■ **DESCRIPTION OF THE TASK**
What you return should be the lines from the one with "[66,147,71,150] . ->" through the one with "[351,1192,433,1213] specially ->" in the data below, reproduced exactly with both ends, and no pictures at all.

■ **GIVEN INFORMATION**
● ● ●
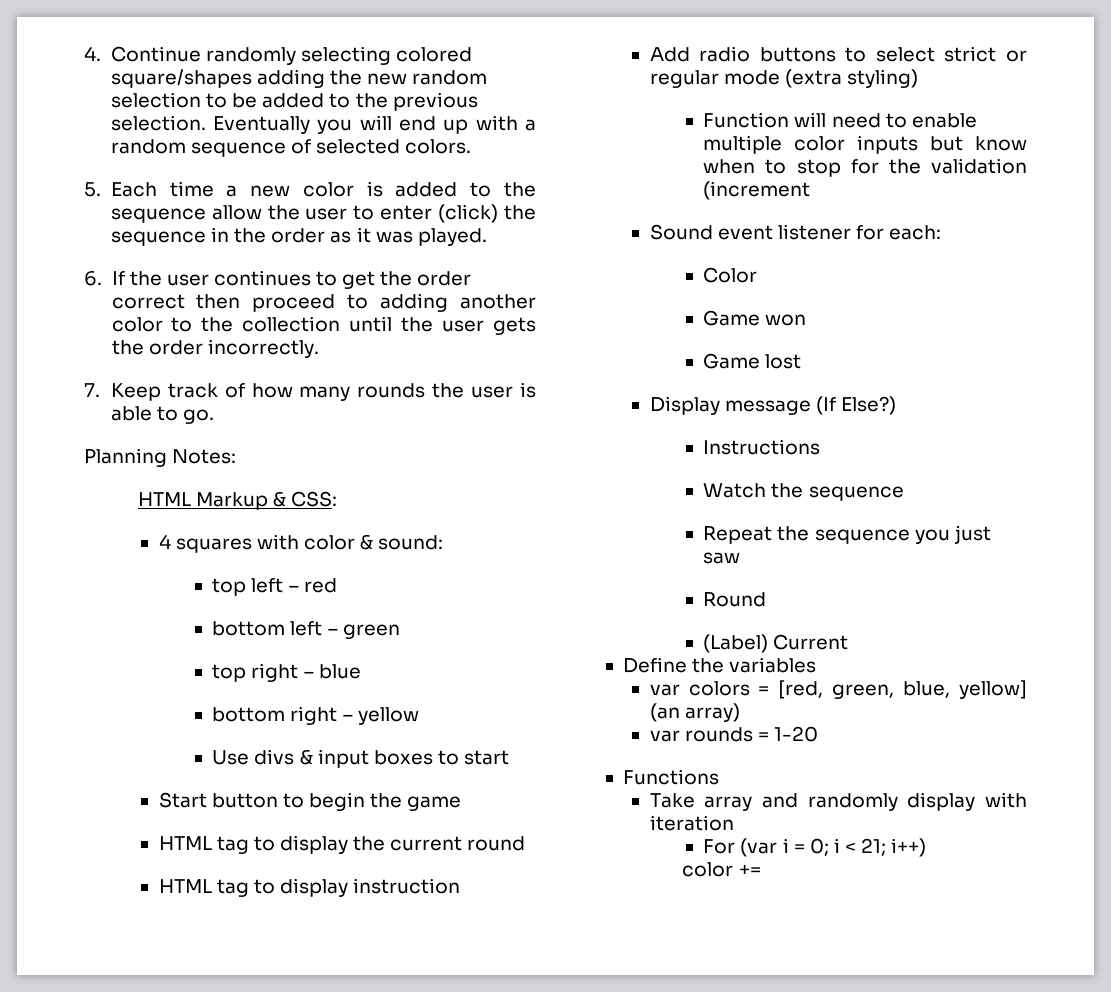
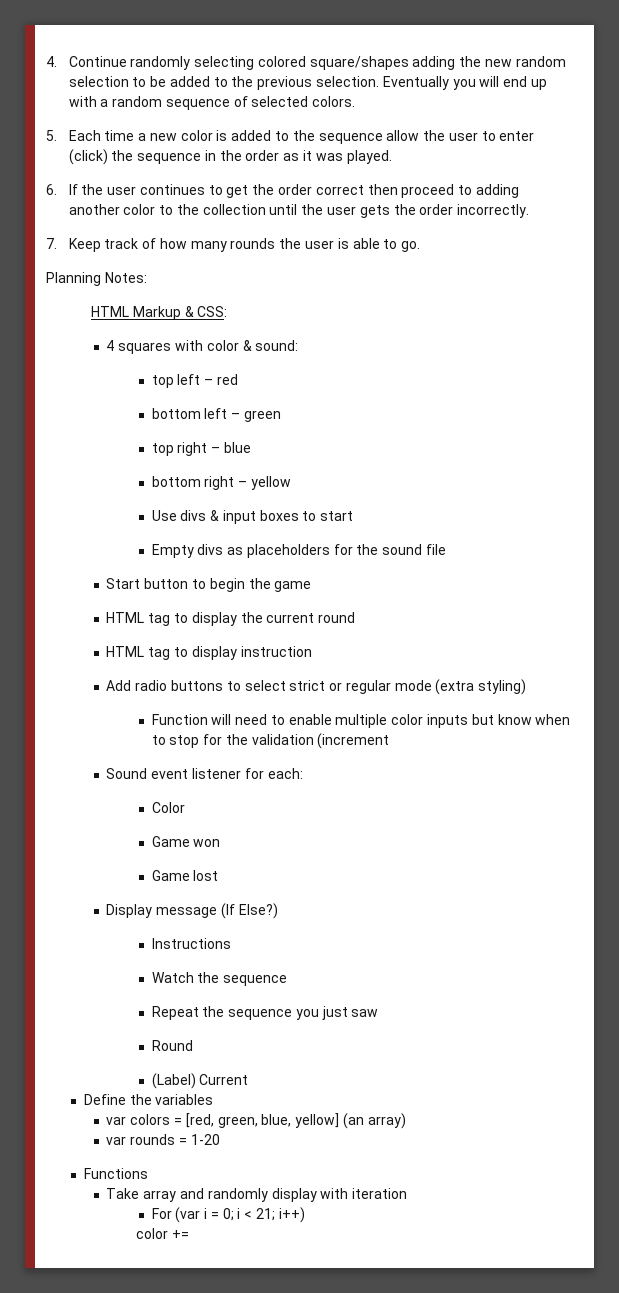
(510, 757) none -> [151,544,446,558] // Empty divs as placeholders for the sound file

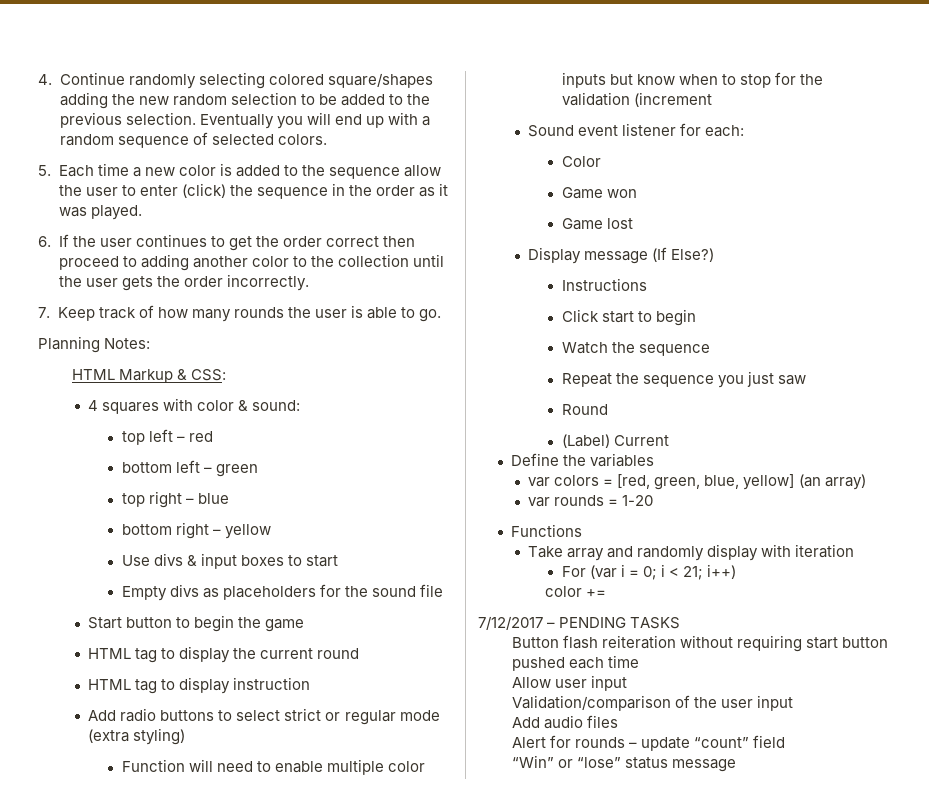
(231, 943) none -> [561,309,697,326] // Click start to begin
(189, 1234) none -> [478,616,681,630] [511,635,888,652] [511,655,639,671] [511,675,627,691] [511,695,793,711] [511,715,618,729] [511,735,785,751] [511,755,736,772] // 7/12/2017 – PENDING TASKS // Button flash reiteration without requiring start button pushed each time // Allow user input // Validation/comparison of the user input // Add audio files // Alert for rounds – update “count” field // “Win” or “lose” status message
● ● ●
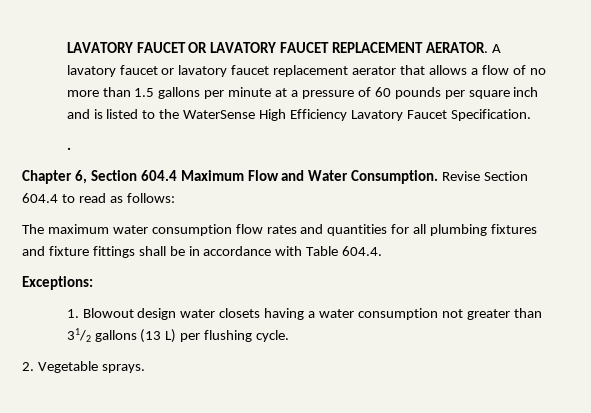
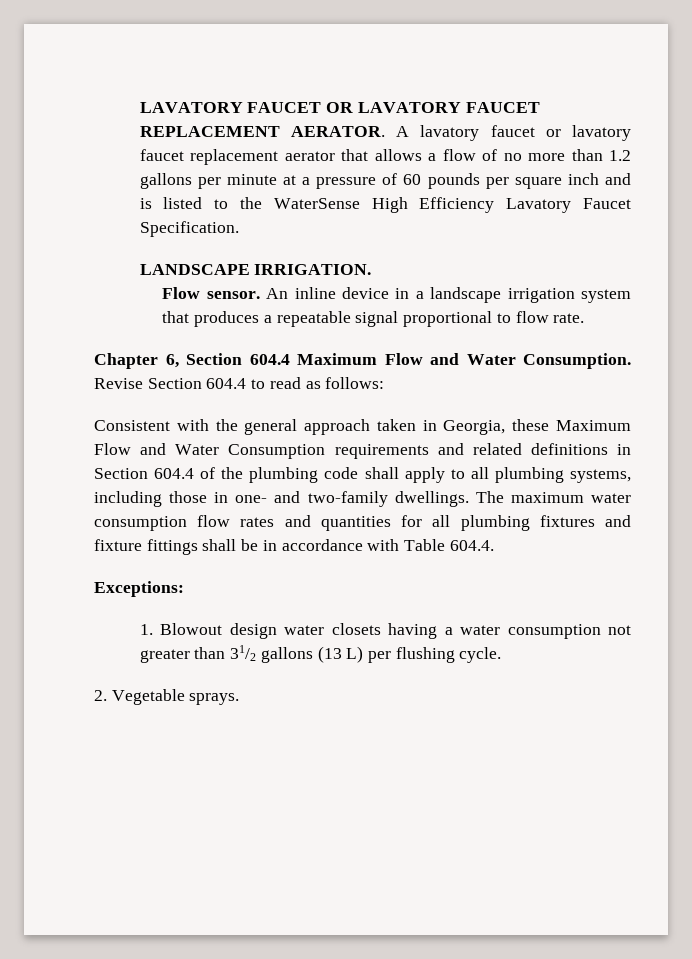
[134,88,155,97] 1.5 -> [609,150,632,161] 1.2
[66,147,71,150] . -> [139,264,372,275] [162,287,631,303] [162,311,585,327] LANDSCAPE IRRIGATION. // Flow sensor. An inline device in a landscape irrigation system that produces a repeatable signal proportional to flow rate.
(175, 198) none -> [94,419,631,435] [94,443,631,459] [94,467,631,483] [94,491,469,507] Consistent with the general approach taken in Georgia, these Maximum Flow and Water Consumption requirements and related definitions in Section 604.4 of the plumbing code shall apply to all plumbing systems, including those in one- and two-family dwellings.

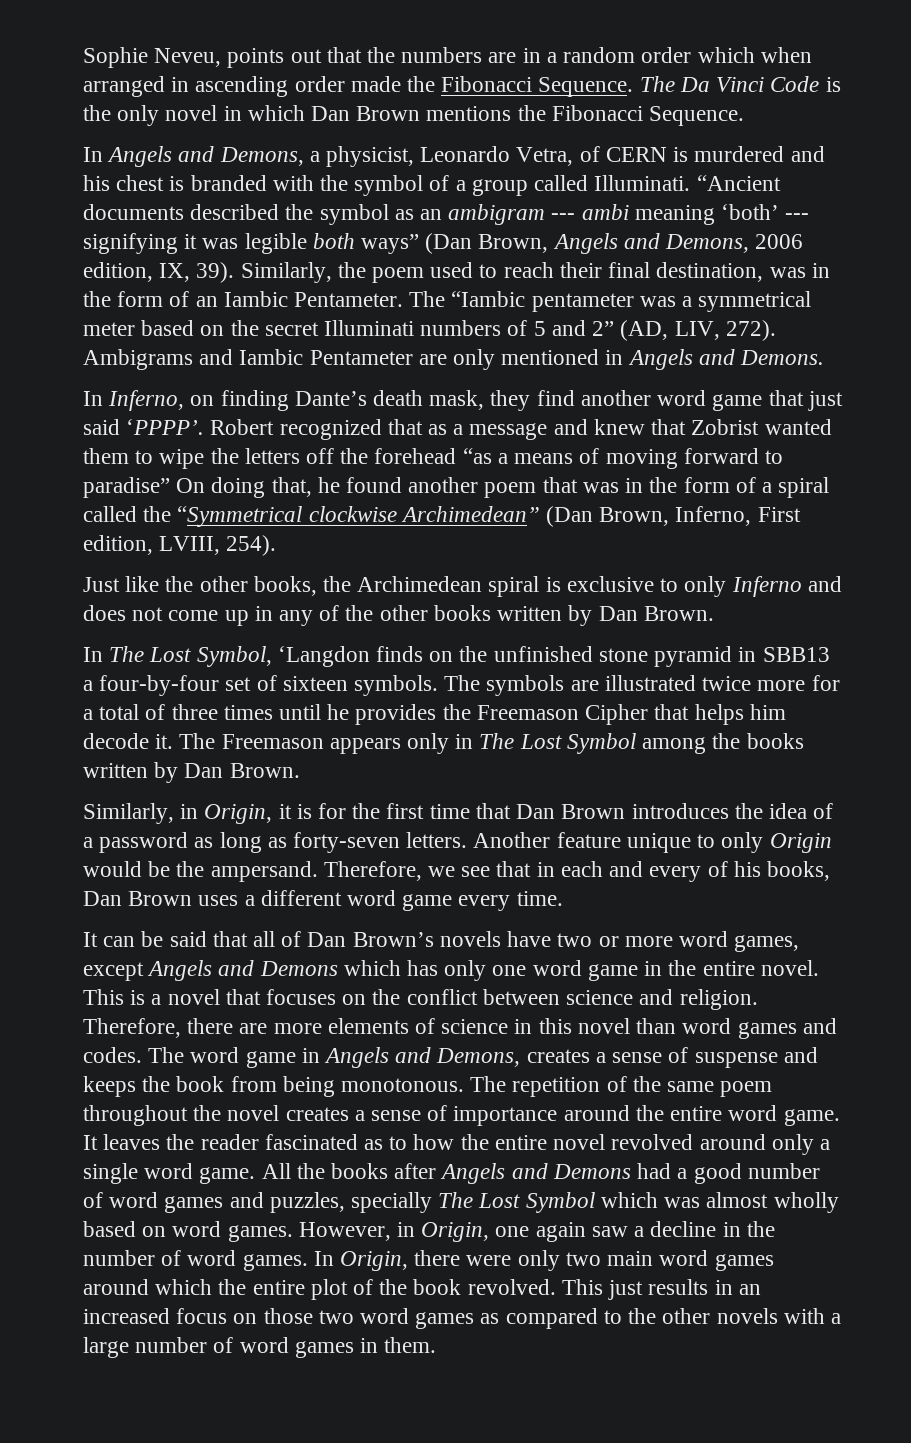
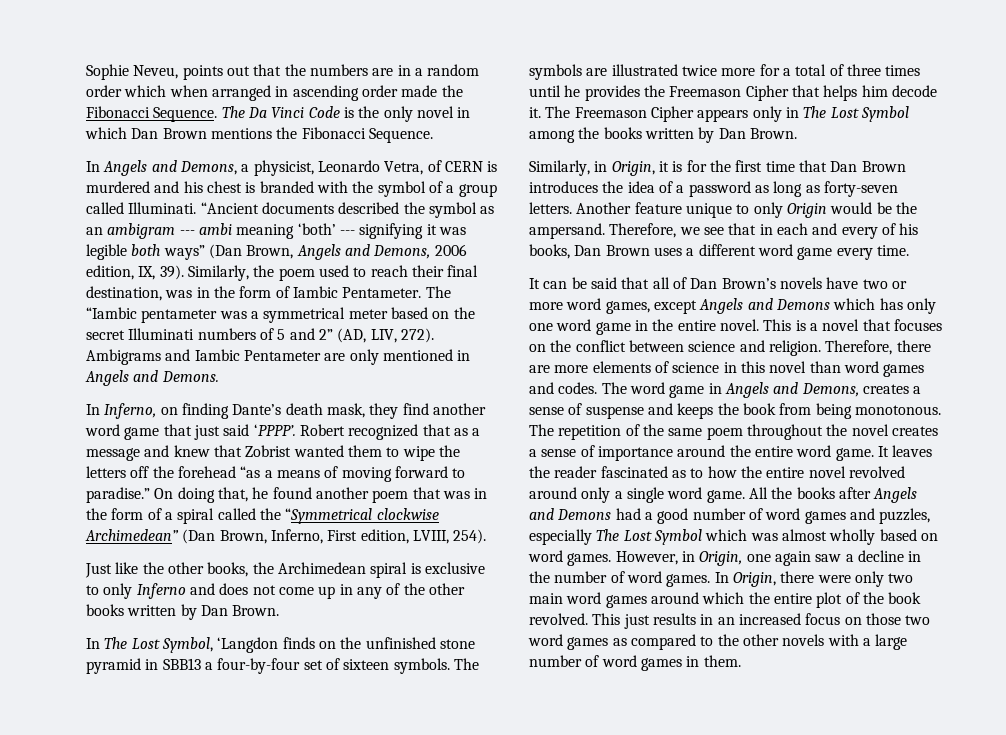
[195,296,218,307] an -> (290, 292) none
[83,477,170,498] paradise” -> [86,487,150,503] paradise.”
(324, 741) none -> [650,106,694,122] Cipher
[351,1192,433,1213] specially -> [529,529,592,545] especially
● ● ●
■ **EXERCISE RESULT**
[66,147,71,150] . -> [139,264,372,275] [162,287,631,303] [162,311,585,327] LANDSCAPE IRRIGATION. // Flow sensor. An inline device in a landscape irrigation system that produces a repeatable signal proportional to flow rate.
(175, 198) none -> [94,419,631,435] [94,443,631,459] [94,467,631,483] [94,491,469,507] Consistent with the general approach taken in Georgia, these Maximum Flow and Water Consumption requirements and related definitions in Section 604.4 of the plumbing code shall apply to all plumbing systems, including those in one- and two-family dwellings.

[195,296,218,307] an -> (290, 292) none
[83,477,170,498] paradise” -> [86,487,150,503] paradise.”
(324, 741) none -> [650,106,694,122] Cipher
[351,1192,433,1213] specially -> [529,529,592,545] especially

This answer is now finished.